Nahro diz que muitas vezes as mulheres em áreas remotas do Iêmen não conseguem fazer o pré-natal ou procurar ajuda, a menos que comecem a sangrar ou sintam dores fortes.

Menos da metade dos partos é assistida por um médico qualificado e apenas um terço dos partos ocorre em uma unidade de saúde, segundo o UNFPA. Dois quintos da população do Iêmen vive a mais de uma hora de distância do hospital público mais próximo.

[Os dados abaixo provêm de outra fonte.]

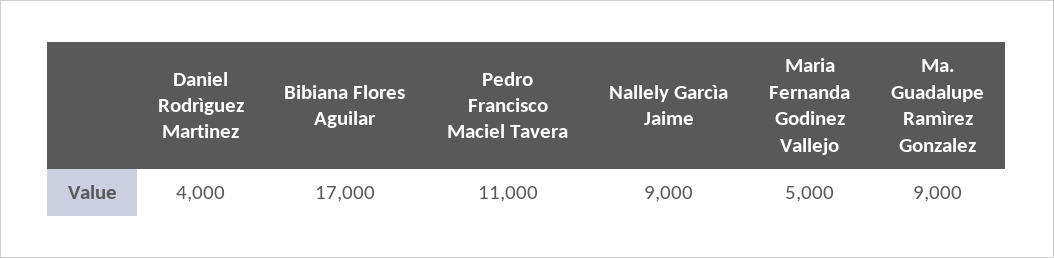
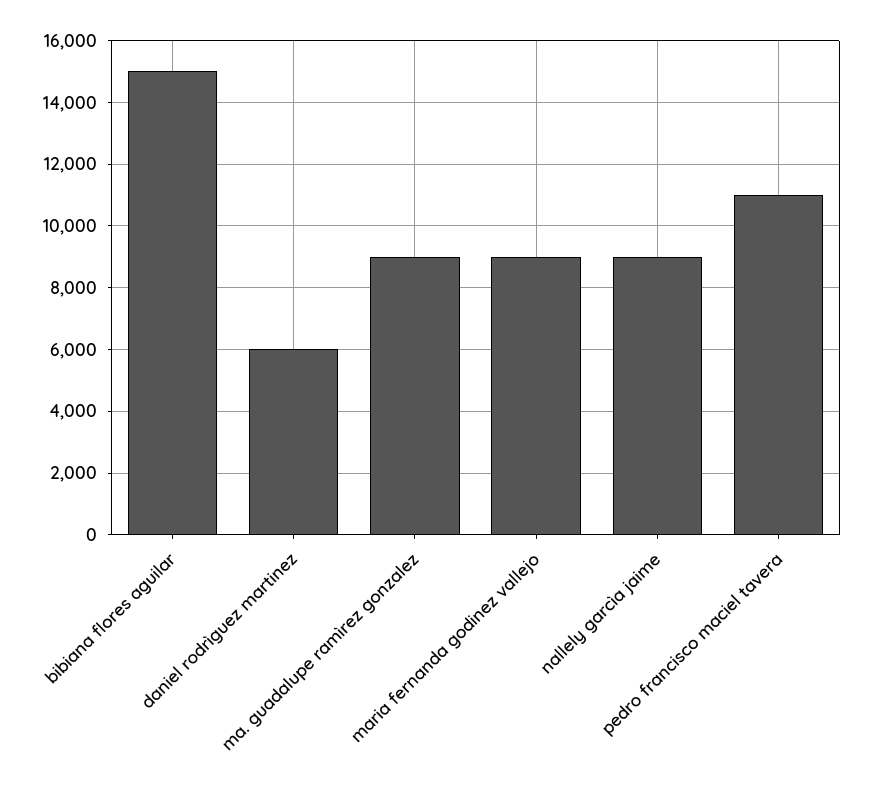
  {
-   "Daniel Rodrìguez Martinez": 4000,
+   "Daniel Rodrìguez Martinez": 6000,
-   "Bibiana Flores Aguilar": 17000,
+   "Bibiana Flores Aguilar": 15000,
    "Pedro Francisco Maciel Tavera": 11000,
    "Nallely Garcìa Jaime": 9000,
-   "Maria Fernanda Godinez Vallejo": 5000,
+   "Maria Fernanda Godinez Vallejo": 9000,
    "Ma. Guadalupe Ramìrez Gonzalez": 9000
  }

O combalido sistema de saúde do Iêmen estava em dificuldades mesmo antes da guerra civil. O conflito, porém, causou danos generalizados aos hospitais e estradas do Iêmen, impossibilitando que as famílias viajem sem dificuldade.

Os hospitais carecem de funcionários, equipamentos e medicamentos, e o investimento em estradas e infraestrutura estagnou.

Apenas uma em cada cinco instalações em funcionamento pode fornecer serviços confiáveis de saúde materno-infantil, de acordo com o UNFPA.

O único hospital ainda de pé no vilarejo
Financiamento internacional está secando hospitais como o Bani Saad

‘Achei que era o fim’

A história de Mona é apenas um dos muitos casos de dificuldades enfrentados por mulheres grávidas no Iêmen.

A maioria das pessoas não tem automóvel no Iêmen, onde 80% da população depende de ajuda.

O marido de Hailah usou o pouco dinheiro que economizou quando trabalhava na Arábia Saudita para garantir que sua esposa pudesse ir ao hospital em uma motocicleta.

Quando chegaram ao centro de saúde Hadaka em Dhamar , Hailah foi rapidamente transferida para a ala cirúrgica.

“Pensei que era o fim”, disse Haila, de 30 anos. “Não havia como eu e meu feto sobrevivermos.”

Ela foi avisada durante os estágios iniciais de sua gravidez de que dar à luz em casa não era uma opção devido aos riscos de sangramento grave e outras complicações da gravidez.

O médico do centro de saúde disse que Hailah e o bebê foram salvos por pouco.

Ela chamou sua filha de Amal, que significa “esperança” em árabe.

“Quase perdi o bebê e a vida perdeu o sentido devido à maldita guerra, mas esse bebê me deu esperança”, disse ela.

Com a escassez do financiamento internacional, centros como o hospital Bani Saad estão sem recursos. Funcionários temem pelo futuro de mães e bebês, pois são forçados a priorizar quem tem maior chance de se salvar.